Perjalanan Pagiku
Dalam perjalanan menuju tempat kerja aku dengerin I
Radio.Selingan Iklan Emha Ainun Najib, Bahasannya adalah tentang kesulitan,
apakah merupakan sebuah teguran atau sebuah ujian untuk naik kelas. Cak Nun
bilang bahwa kalau kita mendapatkan kesulitan, anggaplah itu sebagai teguran
dari Allah agar kita introspeksi diri dan berusaha menjadi lebih baik. Tapi
kalau kesulitan itu terjadi pada orang lain, betapa pun buruk sifat orang itu,
anggaplah itu sebuah ujian bagi dia; kesempatan dari Tuhan untuk dia naik kelas
ke jenjang kebajikan yg lebih tinggi. Dengan bersikap begini, kita senantiasa
teringat untuk menjadi lebih baik, dan juga terhindar dari perasaan benci pada
orang lain.
Reaksi spontan dari ku, ku acungkan jempol sama Cak Nun! Ini
bener2 sesuai dengan pandanganku bahwa: the way you see the problem is the
problem, esse est percipi (to be is to be perceived). Semua stimulus itu
sifatnya netral, kita yang memberi arti pada stimulus itu; teguran, ujian,
karma, siksa, berkah. Kenyataan itu adanya di kepala kita, bukan di mata kita.
Reaksiku setelah kegirangan sesaat hilang: duh, betapa
kalimat itu menamparku! Betapa sering aku diam2 dan/atau tanpa aku sadari mensyukuri
kesulitan yang dialami orang lain yang pernah berlaku kurang baik terhadapku.
Betapa aku kadang2 masih punya kepongahan dan menggunakan kalimat suci sebagai
justifikasi: doa orang yang teraniaya memang didengar Tuhan.
Padahal, apa sih hakku menganggap diri ini sebagai orang yg
teraniaya?
Salah satu kasus yg aku ingat adalah ketika temen bokapku
sakit dan meninggal.
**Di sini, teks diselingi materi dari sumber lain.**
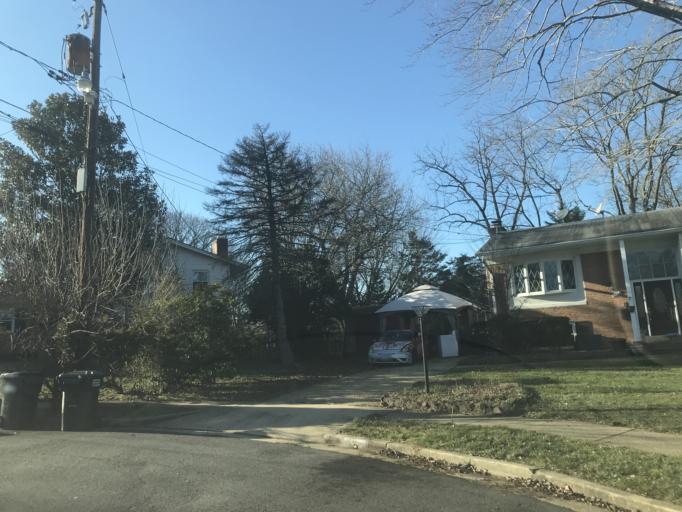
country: US
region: Virginia
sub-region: Fairfax County
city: Franconia
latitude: 38.7855
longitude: -77.1636
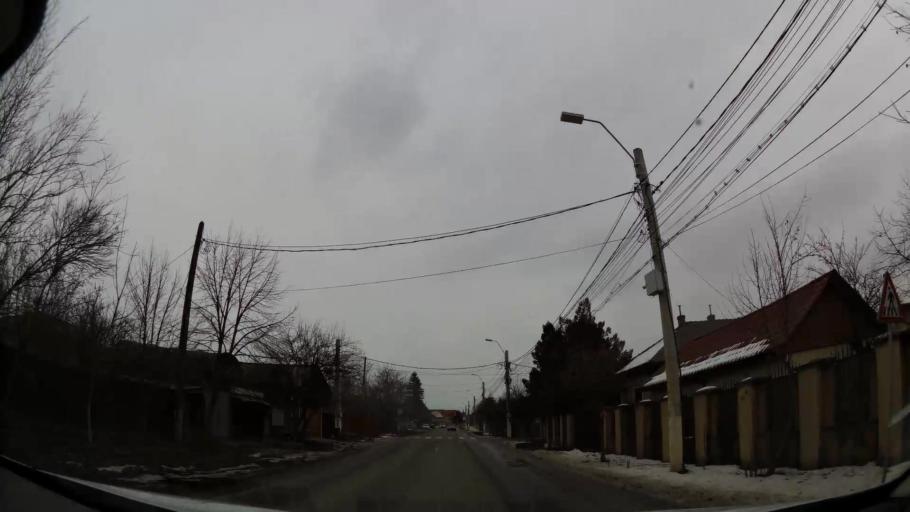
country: RO
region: Ilfov
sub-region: Comuna Tunari
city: Tunari
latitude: 44.5487
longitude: 26.1274
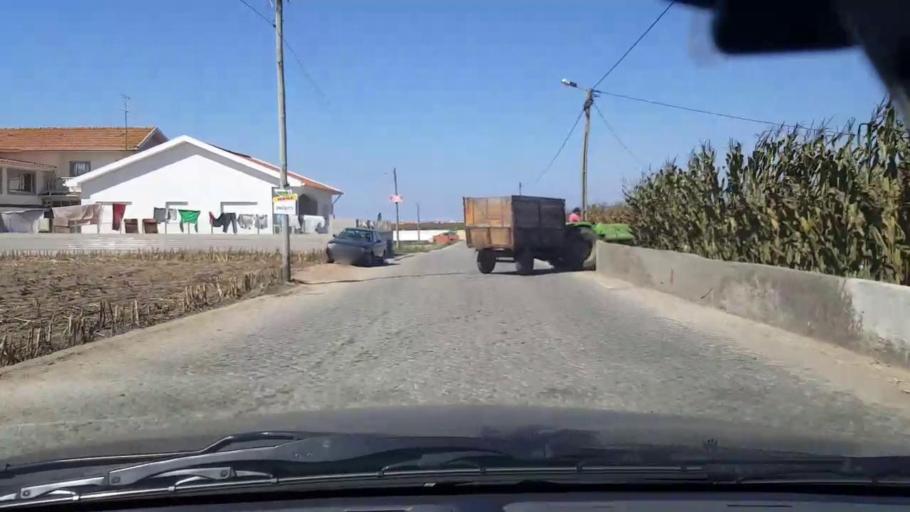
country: PT
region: Porto
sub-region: Matosinhos
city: Lavra
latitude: 41.2852
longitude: -8.7245
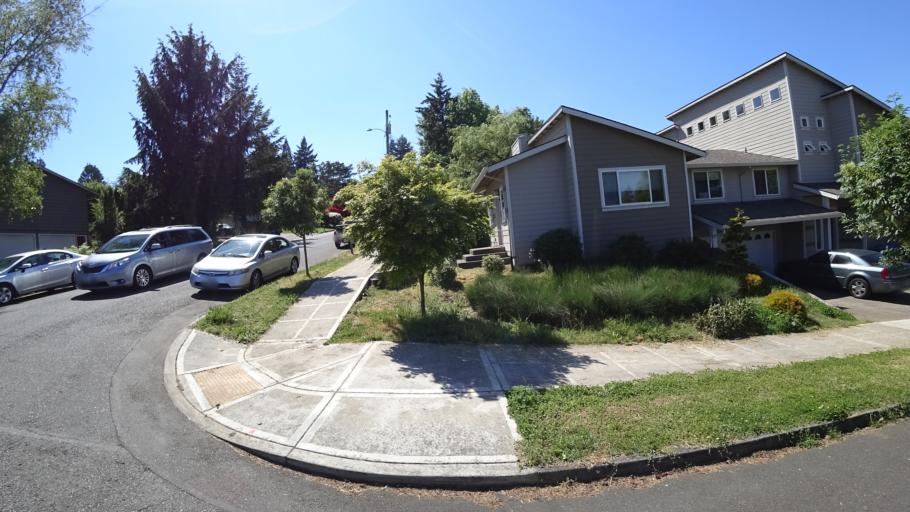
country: US
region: Oregon
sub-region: Washington County
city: Metzger
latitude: 45.4511
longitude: -122.7180
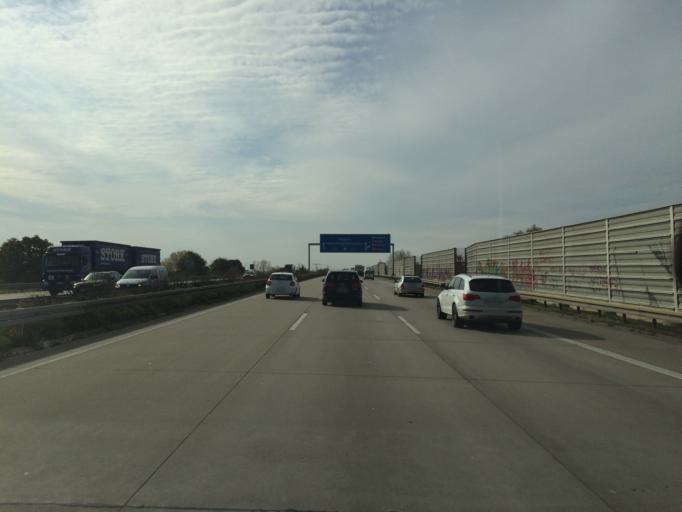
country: DE
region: Saxony-Anhalt
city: Barleben
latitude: 52.1945
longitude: 11.6354
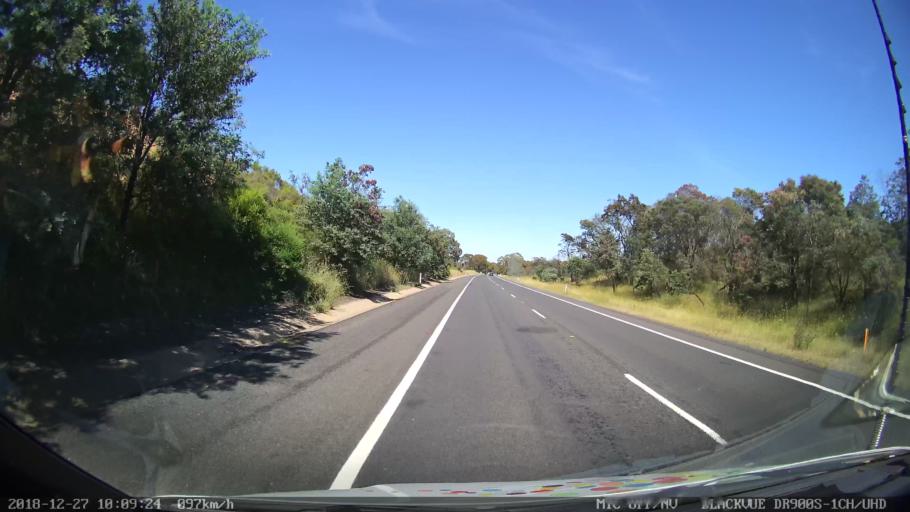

Ada satu tetangga, yang kebetulan adalah ketua masyarakat
sekitar. aku ingat banget beliau maki2 aku krn bukan temenku sendiri yang mengurus
surat keterangan untuk membawa jenazah bapaknya ke Solo. Si bapak ini merasa
tidak dihargai, karena bukan si peminta surat sendiri yang datang. Waktu itu
aku hanya bisa mengelus dada, nangis pun nggak bisa. Sedih rasanya, baru
ditinggal orang tua untuk selama2nya, dan kita dimarahi untuk hal2 yang
(menurutku) nggak prinsip. Bulan lalu si tetangga itu kena stroke, sekarang
lumpuh dan nggak bisa kemana2. Beliau terpaksa dibantu kemana2, dan keadaan
berbalik: bahkan untuk mengurus KTP pun si bapak itu tidak bisa datang sendiri
ke kelurahan seperti yang menjadi alasannya memaki2 aku.
Well, aku kasihan sama beliau. I really am. Tapi, walaupun
aku berhasil menahan kemunculannya secara nyata, aku harus mengakui bahwa I
smugly smiled dan merasa Tuhan sudah memberikan ganjaran pada beliau. Padahal,
apa hakku untuk berpikir seperti itu? Just because he did me wrong, it does not
mean that I am better than him, or he is worse than me.
Semestinya masih banyak contoh nyata yang selalu kita hadapi
dalam mewarnai haru birunya perjalanan hidup kita. tapi tidak bisa aku
ceritakan satu persatu.
Tapi mungkin pengalaman2 seperti ini yang menjadi bagian
dari proses perkembangan kita ya? Seperti kata Jeffrey Lang dalam bukunya
Struggling to Surrender virtue itu harus
dicapai manusia melalui evolusi moral-spiritualnya, dengan menggunakan
kemampuan untuk memilih, kemampuan untuk menimbang konsekuensi pilihan kita,
serta kesulitan yang akan menggoda kita memilih hal yang kurang tepat. Free
will, intellect, and adversity.
Hmm, virtue memang
tidak bisa di-install. Jika kita ibaratkan diri kita adalah computer, maka yg
bisa di-install adalah program untuk spell-check; menghindari word processor
dari kata2 yang salah. Tapi kita tidak akan pernah bisa membuat computer itu
menjadi computer yang penuh kejujuran.
Moga2, sedikit demi sedikit, pengalaman2 seperti di atas
akan mengantar kita pada suatu kebajikan. Mungkin saat ini kita baru sampai
pada tahap spell-check; menghindari mengucapkan kata2 kasar secara nyata,
sementara kejengkelan belum bisa kita hilangkan. Namun, dengan terus menerus
belajar, suatu hari kita tidak perlu spell-check lagi, karena kebajikan itu
menjadi bagian yg built-in dalam diri kita.